[TO DO] Count how many lines in the entries below contain the string "Disable", treating uppercase and lowercase as different. Reply with the number alone.

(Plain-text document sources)
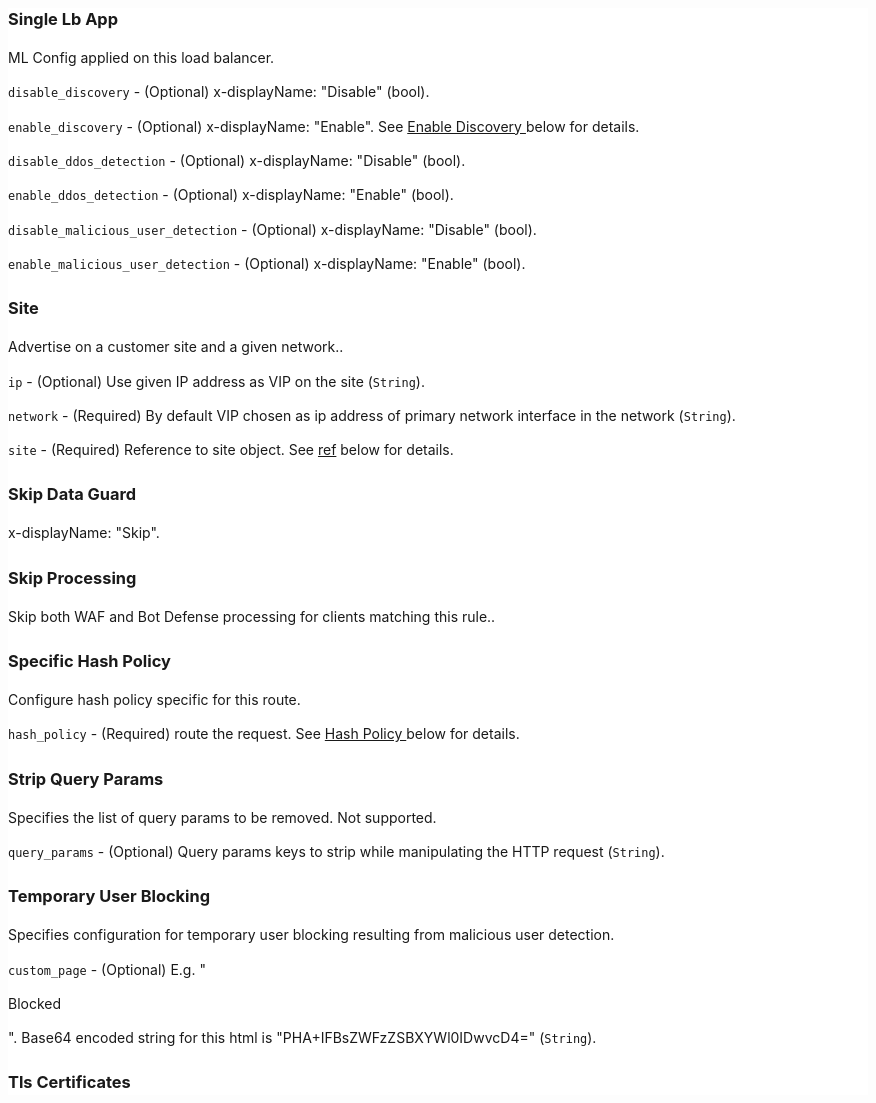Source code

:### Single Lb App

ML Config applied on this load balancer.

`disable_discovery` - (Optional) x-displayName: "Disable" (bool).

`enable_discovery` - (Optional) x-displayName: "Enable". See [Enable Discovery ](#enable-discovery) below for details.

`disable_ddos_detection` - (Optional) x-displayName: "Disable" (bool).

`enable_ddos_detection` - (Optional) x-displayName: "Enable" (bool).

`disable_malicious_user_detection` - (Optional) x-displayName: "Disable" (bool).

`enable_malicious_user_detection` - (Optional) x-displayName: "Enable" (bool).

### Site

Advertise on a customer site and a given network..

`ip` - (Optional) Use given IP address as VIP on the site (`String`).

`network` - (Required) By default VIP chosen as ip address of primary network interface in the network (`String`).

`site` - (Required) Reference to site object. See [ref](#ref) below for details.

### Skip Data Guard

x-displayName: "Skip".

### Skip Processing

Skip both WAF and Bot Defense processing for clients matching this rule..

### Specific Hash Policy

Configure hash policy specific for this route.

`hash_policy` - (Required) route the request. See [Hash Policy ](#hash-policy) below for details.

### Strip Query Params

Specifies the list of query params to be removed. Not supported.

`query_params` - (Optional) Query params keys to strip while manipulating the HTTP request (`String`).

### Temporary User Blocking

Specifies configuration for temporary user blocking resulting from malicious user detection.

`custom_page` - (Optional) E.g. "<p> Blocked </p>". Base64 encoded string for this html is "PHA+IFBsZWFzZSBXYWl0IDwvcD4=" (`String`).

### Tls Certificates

[WRITTEN ANSWER] 3